→ REQUIREMENT:
Among the records below, find the line that has "M606 795 613"; from there, give the lines again exactly, and stop after the line that has "M426 557 1400 0".

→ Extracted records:

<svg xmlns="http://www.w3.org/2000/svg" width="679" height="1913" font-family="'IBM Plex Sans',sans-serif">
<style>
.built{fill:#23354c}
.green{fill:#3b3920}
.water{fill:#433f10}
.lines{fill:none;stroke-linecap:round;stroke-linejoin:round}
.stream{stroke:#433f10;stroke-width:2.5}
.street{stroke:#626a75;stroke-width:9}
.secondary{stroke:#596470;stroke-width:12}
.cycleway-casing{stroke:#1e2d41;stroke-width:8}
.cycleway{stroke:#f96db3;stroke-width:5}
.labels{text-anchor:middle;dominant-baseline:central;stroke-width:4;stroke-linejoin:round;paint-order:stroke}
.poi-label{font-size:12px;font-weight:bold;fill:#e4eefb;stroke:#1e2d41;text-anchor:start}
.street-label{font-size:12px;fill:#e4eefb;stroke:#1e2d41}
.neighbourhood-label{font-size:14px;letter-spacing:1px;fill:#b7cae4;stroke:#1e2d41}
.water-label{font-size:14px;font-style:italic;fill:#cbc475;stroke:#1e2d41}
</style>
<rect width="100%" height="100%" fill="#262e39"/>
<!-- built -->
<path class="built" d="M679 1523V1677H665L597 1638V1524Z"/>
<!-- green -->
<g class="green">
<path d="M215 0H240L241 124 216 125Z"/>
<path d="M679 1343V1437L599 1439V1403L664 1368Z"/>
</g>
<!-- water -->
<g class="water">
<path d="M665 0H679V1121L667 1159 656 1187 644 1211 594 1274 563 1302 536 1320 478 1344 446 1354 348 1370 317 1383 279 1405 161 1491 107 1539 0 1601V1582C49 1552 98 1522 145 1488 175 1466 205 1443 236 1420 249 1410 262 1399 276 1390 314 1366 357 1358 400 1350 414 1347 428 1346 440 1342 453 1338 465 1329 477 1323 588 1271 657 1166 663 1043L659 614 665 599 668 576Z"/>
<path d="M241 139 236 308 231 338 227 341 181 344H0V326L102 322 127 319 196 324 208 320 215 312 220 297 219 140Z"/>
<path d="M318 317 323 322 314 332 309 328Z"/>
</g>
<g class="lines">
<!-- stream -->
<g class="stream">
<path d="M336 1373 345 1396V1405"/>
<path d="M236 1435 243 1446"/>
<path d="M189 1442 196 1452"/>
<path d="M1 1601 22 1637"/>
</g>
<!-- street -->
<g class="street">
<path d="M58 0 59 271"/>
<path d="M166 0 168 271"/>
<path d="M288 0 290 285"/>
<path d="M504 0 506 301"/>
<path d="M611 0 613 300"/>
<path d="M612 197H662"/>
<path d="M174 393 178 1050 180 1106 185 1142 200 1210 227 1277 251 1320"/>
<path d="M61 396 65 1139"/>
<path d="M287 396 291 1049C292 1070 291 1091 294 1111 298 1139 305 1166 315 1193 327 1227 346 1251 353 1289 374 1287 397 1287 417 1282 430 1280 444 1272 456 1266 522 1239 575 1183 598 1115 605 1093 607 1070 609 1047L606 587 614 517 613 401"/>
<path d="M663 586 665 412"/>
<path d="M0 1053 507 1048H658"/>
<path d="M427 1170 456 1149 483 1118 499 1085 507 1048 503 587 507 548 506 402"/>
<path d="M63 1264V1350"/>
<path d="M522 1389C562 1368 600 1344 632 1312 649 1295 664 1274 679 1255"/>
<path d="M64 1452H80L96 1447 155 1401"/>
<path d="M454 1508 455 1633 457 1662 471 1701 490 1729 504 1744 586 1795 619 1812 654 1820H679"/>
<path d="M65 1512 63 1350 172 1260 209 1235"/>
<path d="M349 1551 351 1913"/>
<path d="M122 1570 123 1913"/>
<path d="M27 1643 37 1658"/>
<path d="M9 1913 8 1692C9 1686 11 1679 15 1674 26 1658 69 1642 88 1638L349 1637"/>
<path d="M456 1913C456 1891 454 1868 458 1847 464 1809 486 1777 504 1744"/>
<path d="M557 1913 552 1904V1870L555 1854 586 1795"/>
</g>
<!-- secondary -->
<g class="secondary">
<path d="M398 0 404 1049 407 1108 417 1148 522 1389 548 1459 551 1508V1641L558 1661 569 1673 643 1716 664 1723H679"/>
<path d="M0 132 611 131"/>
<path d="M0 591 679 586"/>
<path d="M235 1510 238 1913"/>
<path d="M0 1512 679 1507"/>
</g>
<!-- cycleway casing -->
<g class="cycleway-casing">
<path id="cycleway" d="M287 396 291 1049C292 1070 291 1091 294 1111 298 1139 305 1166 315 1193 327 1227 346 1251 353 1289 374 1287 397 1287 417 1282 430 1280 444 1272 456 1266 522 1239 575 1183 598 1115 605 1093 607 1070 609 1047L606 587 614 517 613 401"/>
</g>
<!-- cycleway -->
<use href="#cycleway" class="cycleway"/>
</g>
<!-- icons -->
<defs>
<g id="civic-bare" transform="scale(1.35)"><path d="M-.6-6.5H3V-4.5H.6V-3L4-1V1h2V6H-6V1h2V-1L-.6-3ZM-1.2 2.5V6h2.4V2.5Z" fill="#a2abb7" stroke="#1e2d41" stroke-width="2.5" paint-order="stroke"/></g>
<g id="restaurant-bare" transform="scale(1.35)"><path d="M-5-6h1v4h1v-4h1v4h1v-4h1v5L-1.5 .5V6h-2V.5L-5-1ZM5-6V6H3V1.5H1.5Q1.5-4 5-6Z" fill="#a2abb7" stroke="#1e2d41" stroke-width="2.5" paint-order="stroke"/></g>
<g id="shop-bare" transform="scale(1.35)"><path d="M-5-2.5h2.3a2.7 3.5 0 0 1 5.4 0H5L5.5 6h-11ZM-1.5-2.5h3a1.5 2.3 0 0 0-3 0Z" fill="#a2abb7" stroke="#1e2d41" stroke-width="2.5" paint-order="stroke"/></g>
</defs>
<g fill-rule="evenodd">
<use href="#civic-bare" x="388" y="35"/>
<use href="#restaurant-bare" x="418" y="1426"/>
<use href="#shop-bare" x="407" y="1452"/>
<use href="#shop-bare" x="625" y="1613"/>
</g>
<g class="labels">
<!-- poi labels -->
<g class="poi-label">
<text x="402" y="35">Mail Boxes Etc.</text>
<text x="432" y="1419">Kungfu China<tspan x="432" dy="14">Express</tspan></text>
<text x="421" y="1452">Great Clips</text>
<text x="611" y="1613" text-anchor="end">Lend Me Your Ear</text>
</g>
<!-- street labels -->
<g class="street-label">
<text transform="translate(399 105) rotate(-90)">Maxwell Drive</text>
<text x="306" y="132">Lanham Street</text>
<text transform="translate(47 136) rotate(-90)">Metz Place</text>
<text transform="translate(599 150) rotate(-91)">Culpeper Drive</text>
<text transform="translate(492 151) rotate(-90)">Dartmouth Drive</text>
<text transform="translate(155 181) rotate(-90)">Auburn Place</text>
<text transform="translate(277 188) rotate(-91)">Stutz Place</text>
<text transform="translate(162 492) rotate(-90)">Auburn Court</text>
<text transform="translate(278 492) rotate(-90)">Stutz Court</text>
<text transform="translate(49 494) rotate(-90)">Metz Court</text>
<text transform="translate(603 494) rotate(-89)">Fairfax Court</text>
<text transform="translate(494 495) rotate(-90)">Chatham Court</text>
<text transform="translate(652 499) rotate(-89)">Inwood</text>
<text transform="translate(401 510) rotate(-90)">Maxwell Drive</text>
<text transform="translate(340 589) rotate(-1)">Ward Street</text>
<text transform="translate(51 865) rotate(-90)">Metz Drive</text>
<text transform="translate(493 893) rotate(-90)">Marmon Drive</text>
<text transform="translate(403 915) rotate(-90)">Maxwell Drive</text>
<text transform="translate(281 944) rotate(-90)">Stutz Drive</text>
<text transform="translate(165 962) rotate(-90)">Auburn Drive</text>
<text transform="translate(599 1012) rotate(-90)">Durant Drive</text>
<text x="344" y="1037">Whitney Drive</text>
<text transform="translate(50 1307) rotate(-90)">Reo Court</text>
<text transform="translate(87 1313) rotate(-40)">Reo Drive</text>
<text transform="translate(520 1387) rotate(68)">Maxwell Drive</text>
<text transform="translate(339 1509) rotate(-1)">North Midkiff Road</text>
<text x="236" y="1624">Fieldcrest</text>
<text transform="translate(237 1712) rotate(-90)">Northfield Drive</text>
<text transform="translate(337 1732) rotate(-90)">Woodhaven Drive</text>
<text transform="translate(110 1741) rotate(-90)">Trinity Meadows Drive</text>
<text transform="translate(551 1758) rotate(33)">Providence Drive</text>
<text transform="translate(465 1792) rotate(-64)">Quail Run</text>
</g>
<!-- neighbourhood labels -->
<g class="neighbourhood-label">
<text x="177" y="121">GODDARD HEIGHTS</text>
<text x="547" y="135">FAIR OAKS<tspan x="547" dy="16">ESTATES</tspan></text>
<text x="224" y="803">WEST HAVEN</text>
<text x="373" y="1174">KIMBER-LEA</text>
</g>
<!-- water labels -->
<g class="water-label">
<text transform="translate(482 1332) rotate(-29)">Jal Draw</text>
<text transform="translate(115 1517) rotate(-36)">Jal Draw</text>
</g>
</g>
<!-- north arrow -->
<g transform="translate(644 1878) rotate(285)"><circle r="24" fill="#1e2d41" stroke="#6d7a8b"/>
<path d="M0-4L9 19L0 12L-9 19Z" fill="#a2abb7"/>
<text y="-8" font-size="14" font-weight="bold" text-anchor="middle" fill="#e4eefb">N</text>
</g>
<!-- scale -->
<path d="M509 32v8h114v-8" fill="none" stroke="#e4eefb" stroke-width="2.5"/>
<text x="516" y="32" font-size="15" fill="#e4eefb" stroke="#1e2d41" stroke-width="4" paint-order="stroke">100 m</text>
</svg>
---
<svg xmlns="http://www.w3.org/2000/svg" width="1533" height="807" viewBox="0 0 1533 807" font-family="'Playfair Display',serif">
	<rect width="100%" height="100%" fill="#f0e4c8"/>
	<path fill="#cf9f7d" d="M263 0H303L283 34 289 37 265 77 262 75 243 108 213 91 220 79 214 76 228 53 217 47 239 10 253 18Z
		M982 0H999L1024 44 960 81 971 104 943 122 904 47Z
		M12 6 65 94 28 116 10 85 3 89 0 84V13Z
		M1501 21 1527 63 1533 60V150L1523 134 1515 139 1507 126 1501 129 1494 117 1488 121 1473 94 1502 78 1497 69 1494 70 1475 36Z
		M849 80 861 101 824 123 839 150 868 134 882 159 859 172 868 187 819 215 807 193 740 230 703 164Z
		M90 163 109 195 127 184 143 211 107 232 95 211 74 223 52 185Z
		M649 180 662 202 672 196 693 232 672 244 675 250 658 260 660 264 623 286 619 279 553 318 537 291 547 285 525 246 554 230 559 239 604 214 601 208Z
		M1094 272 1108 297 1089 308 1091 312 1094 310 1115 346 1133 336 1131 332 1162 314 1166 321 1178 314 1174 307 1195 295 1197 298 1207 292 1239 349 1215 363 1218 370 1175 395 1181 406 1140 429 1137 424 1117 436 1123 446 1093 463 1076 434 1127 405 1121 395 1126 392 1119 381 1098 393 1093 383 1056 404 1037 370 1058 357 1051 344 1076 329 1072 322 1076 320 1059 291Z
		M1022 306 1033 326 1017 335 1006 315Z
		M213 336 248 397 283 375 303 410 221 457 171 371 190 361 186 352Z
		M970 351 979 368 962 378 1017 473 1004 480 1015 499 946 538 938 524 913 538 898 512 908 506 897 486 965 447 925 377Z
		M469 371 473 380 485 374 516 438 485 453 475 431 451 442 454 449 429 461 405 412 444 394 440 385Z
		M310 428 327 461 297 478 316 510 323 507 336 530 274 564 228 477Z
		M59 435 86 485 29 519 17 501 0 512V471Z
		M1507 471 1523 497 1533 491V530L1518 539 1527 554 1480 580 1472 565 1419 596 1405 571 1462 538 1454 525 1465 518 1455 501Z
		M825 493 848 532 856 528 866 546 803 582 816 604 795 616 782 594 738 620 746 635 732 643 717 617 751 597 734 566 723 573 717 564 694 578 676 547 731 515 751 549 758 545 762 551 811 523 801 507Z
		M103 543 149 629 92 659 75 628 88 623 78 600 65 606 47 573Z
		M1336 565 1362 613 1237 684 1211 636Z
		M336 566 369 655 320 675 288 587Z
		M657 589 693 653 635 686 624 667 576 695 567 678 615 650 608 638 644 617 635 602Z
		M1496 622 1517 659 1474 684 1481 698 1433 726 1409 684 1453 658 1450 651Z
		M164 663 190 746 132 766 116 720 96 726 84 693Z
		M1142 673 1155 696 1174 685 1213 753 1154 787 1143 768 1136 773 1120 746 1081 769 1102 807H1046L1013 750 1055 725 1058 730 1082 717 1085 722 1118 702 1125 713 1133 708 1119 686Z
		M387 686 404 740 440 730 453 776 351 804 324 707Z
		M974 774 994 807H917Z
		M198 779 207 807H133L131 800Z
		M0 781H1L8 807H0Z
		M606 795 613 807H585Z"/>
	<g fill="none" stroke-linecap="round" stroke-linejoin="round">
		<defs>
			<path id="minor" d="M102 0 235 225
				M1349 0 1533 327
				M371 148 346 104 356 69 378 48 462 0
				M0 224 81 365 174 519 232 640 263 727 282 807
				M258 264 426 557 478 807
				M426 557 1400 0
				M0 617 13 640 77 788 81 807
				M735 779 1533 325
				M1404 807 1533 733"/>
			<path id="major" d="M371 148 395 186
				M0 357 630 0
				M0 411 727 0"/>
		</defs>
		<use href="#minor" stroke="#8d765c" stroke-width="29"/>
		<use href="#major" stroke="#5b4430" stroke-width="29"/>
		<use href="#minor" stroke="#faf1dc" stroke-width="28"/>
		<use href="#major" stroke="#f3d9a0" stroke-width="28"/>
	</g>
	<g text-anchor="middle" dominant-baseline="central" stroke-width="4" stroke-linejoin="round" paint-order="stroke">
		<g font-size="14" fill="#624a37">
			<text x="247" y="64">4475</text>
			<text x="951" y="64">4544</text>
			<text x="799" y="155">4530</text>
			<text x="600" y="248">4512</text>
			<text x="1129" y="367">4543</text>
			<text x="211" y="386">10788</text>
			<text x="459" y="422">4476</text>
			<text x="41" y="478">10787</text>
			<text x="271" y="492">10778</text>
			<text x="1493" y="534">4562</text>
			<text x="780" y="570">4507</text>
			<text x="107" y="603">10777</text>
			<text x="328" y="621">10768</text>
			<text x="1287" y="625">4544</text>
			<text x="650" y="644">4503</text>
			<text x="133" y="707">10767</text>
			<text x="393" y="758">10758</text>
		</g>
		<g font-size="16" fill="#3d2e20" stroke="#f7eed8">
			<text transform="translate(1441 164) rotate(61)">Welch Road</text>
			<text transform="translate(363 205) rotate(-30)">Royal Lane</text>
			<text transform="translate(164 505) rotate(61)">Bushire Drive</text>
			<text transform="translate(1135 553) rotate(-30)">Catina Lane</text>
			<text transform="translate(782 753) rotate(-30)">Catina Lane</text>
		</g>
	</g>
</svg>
--
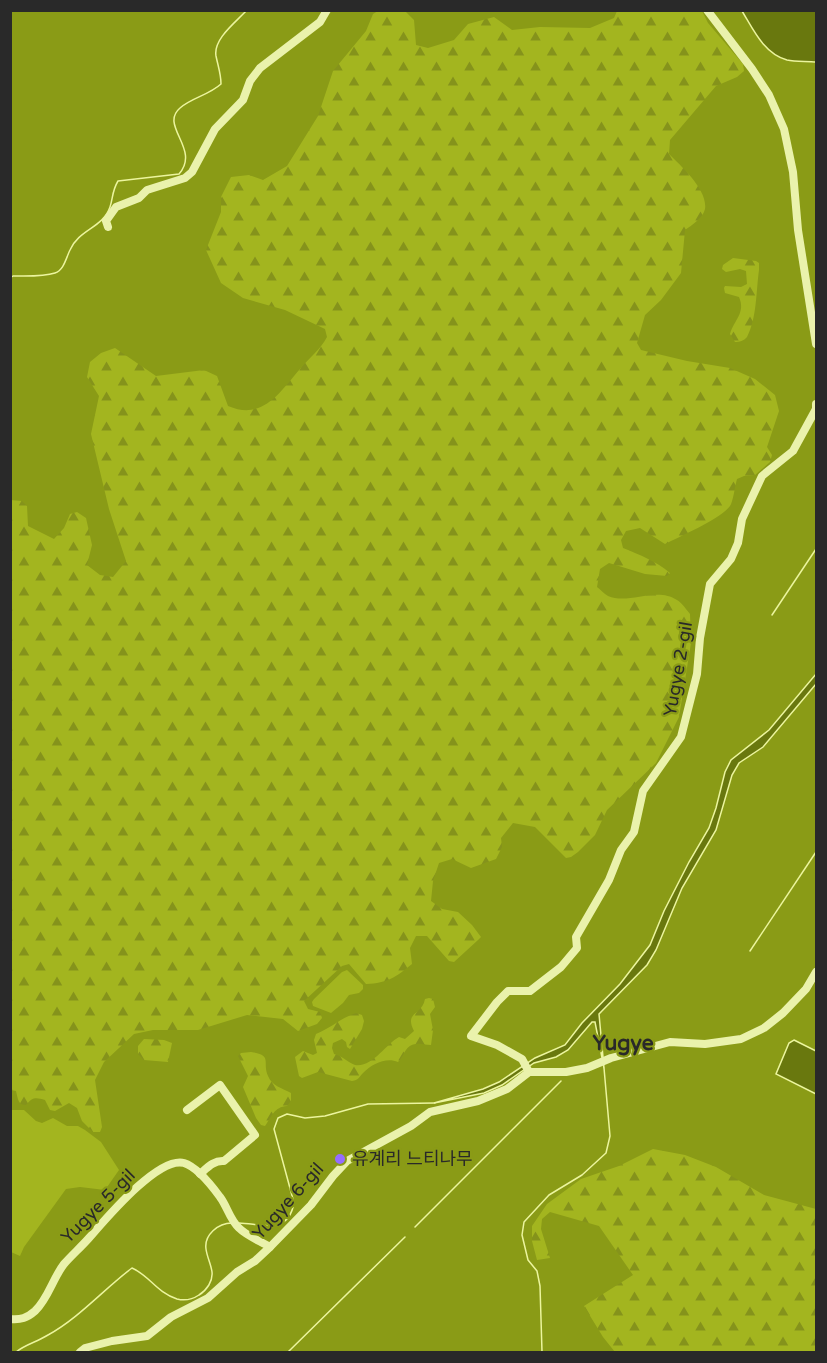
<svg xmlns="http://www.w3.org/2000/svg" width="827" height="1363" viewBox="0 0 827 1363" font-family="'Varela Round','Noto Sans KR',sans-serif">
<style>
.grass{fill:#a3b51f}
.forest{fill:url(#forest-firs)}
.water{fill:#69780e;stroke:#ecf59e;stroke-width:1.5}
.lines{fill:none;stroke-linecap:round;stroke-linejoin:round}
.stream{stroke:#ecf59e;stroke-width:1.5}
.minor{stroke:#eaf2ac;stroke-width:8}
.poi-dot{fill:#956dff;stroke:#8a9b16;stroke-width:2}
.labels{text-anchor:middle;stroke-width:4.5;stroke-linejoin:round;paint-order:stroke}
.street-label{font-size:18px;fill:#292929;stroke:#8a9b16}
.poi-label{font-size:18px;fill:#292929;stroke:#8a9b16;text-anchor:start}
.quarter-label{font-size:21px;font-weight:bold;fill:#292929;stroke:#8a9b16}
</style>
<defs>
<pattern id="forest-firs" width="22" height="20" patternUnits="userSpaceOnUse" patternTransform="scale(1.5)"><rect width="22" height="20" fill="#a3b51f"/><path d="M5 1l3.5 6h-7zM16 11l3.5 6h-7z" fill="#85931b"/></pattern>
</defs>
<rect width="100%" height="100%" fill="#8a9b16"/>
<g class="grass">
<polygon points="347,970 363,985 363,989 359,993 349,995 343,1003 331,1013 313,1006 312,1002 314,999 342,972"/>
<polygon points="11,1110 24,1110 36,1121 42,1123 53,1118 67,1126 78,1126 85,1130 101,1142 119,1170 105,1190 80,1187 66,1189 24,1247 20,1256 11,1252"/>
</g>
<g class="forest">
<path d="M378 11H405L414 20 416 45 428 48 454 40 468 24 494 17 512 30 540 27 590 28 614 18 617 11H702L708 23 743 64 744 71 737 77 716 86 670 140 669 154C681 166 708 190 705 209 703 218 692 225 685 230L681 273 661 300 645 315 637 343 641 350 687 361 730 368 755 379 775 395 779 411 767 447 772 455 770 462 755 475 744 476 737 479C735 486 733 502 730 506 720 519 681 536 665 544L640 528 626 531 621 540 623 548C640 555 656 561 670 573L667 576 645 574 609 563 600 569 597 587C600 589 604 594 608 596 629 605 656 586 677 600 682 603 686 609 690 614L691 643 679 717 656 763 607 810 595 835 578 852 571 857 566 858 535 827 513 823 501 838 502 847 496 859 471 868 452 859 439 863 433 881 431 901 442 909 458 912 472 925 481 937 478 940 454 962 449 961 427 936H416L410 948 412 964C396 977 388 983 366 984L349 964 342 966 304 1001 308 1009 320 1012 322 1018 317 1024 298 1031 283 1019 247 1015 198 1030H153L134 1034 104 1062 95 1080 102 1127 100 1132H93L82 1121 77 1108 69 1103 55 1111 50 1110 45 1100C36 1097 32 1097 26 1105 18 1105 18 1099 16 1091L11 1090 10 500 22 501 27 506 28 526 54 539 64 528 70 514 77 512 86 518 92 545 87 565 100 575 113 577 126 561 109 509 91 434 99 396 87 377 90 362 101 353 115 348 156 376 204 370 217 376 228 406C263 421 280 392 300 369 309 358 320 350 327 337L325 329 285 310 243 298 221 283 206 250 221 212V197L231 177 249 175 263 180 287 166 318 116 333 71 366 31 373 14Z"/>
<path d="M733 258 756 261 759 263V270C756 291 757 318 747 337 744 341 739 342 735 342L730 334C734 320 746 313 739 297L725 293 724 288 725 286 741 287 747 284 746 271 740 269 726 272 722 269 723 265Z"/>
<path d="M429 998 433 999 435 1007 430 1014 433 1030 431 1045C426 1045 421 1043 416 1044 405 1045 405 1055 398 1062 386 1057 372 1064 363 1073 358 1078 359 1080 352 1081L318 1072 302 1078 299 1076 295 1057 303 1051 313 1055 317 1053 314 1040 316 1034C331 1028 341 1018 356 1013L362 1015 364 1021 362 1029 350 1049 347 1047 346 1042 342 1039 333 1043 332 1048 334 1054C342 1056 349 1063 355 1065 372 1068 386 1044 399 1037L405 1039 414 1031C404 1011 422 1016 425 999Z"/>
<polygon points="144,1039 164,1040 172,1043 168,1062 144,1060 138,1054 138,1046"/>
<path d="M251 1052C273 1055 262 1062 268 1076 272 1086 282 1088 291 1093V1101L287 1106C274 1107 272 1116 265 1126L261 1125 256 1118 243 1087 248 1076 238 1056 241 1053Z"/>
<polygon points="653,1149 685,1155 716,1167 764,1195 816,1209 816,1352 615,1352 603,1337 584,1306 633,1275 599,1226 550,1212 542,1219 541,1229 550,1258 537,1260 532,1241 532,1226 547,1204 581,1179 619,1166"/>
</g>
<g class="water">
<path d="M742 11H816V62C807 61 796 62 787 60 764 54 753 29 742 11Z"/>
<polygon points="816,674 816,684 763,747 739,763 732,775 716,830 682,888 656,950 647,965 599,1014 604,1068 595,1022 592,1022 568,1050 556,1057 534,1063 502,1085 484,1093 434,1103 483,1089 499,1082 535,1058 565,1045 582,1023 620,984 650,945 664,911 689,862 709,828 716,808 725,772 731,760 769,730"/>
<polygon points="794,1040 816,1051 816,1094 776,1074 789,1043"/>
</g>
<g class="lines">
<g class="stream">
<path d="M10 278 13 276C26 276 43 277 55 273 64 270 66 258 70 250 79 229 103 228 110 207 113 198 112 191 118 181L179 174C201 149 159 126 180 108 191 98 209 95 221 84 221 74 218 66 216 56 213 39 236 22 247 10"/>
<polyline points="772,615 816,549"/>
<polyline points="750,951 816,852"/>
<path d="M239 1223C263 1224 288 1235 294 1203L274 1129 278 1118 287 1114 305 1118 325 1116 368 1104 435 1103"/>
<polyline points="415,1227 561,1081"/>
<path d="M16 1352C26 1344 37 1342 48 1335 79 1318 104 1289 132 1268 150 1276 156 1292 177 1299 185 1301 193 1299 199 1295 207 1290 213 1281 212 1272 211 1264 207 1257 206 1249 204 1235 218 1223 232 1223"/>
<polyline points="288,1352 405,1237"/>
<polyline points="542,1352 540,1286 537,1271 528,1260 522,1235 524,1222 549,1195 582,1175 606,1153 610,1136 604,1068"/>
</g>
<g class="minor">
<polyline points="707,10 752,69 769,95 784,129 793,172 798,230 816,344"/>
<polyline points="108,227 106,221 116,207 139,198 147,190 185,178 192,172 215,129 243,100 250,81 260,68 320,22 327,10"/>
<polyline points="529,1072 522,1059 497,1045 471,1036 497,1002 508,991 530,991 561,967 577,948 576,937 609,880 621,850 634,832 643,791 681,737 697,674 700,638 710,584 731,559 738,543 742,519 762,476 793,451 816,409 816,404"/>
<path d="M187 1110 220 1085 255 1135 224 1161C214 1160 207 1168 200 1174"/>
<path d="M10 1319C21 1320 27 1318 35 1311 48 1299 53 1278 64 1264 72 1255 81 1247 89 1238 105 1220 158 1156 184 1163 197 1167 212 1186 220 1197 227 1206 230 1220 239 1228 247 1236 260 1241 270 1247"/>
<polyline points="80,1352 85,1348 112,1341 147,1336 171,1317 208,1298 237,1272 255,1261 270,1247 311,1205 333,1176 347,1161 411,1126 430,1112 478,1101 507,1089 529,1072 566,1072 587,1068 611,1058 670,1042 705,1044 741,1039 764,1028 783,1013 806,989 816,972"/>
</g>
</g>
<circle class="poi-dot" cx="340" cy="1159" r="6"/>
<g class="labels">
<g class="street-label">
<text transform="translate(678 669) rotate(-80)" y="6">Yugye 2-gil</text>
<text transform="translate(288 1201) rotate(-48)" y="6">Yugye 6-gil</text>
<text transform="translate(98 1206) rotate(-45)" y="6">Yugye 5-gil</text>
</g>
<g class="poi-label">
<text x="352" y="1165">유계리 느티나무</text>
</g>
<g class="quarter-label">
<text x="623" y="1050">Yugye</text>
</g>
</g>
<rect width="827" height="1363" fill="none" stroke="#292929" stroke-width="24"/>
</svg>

→ ANSWER SECTION:
		M606 795 613 807H585Z"/>
	<g fill="none" stroke-linecap="round" stroke-linejoin="round">
		<defs>
			<path id="minor" d="M102 0 235 225
				M1349 0 1533 327
				M371 148 346 104 356 69 378 48 462 0
				M0 224 81 365 174 519 232 640 263 727 282 807
				M258 264 426 557 478 807
				M426 557 1400 0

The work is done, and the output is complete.